▶ _TEXT SECTION_
'''

The diagnostic workup for carotid artery stenosis begins with a careful clinical history to determine symptom status, then proceeds to vascular imaging to quantify stenosis severity and plaque morphology. The imaging sequence is driven by the clinical presentation: patients with a TIA or stroke undergo urgent carotid imaging as part of the acute stroke evaluation, while asymptomatic patients are typically screened with duplex ultrasound after incidental auscultation of a carotid bruit, or as part of a cardiovascular risk assessment.

Duplex Ultrasound

Carotid duplex ultrasound combines B-mode (grayscale) imaging of the arterial wall and plaque with Doppler flow velocity measurements to estimate the degree of stenosis. It is the first-line imaging test for carotid stenosis — it is non-invasive, widely available, inexpensive, free of radiation, and provides real-time anatomical and hemodynamic information. The Doppler component measures peak systolic velocity (PSV) and end-diastolic velocity (EDV) in the ICA, which correlate with stenosis severity because flow velocity increases through a narrowed lumen (Bernoulli principle).

Established velocity criteria for carotid stenosis classification by duplex ultrasound:

Normal (<50% stenosis): ICA PSV <125 cm/s, no turbulence, normal waveform morphology.
Moderate stenosis (50–69%): ICA PSV 125–230 cm/s, ICA/CCA PSV ratio 2–4.
Severe stenosis (70–99%): ICA PSV >230 cm/s, EDV >100 cm/s, ICA/CCA PSV ratio >4. These thresholds are widely used though not universally standardized across centers.
Near-occlusion: Markedly reduced flow velocities with a collapsed lumen on B-mode imaging — paradoxically low PSV despite severe stenosis because flow volume is dramatically reduced.
Complete occlusion: No detectable flow in the ICA on color Doppler or spectral analysis.

Duplex ultrasound also provides qualitative information about plaque morphology — echogenic (calcified, stable) versus echolucent (lipid-rich, potentially vulnerable) — and can identify surface irregularity or ulceration, which are markers of plaque instability. Operator dependency and acoustic window limitations (obesity, calcification of the vessel wall, high bifurcation) are the main limitations of ultrasound and often necessitate confirmatory cross-sectional imaging.

CT Angiography (CTA) and MR Angiography (MRA)

'''

▶ _EXTRACTED RECORDS_
'''

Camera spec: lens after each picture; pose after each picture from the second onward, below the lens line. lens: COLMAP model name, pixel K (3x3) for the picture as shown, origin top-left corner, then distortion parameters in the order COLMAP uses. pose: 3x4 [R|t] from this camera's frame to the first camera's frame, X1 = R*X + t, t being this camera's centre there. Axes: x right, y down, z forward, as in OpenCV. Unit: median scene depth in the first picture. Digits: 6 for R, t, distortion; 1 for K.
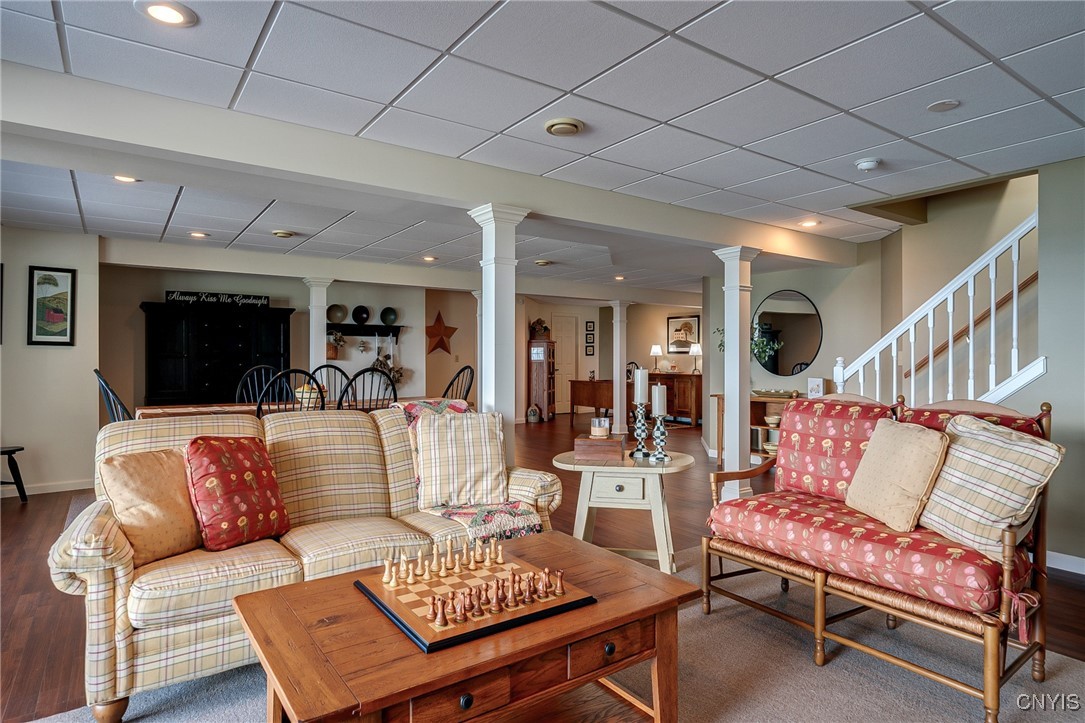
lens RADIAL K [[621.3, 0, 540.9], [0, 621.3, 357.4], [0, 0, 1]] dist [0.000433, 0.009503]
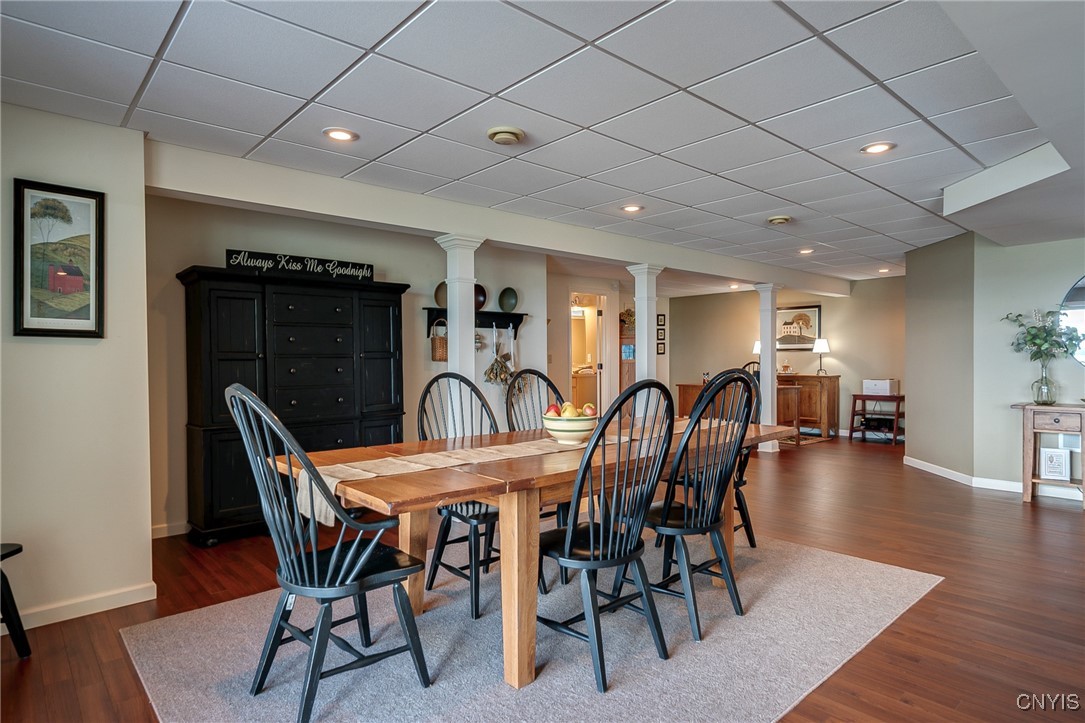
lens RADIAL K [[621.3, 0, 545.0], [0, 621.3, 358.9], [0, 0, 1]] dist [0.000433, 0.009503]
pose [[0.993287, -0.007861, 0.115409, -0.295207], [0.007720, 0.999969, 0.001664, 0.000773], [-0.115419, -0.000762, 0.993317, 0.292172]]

'''
'''

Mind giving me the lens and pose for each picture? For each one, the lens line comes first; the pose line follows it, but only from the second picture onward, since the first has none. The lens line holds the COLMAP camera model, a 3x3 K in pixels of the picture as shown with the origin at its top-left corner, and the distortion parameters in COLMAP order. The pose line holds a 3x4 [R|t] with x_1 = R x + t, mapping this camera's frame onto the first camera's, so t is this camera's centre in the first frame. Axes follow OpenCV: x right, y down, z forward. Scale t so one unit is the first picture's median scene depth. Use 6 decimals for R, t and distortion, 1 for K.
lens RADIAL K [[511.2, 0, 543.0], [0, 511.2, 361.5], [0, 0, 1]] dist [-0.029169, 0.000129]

'''

▶ _ASSIGNMENT 1_
Please copy the passage of the carotid stenosis text from "Established velocity criteria" up to and including "is dramatically reduced.".
▶ _ASSIGNMENT 2_
In the carotid stenosis text, what ICA peak systolic velocity indicates severe stenosis (70–99%)?

▶ _EXPECTED ANSWER 1_
Established velocity criteria for carotid stenosis classification by duplex ultrasound:

Normal (<50% stenosis): ICA PSV <125 cm/s, no turbulence, normal waveform morphology.
Moderate stenosis (50–69%): ICA PSV 125–230 cm/s, ICA/CCA PSV ratio 2–4.
Severe stenosis (70–99%): ICA PSV >230 cm/s, EDV >100 cm/s, ICA/CCA PSV ratio >4. These thresholds are widely used though not universally standardized across centers.
Near-occlusion: Markedly reduced flow velocities with a collapsed lumen on B-mode imaging — paradoxically low PSV despite severe stenosis because flow volume is dramatically reduced.

▶ _EXPECTED ANSWER 2_
An ICA peak systolic velocity greater than 230 cm/s.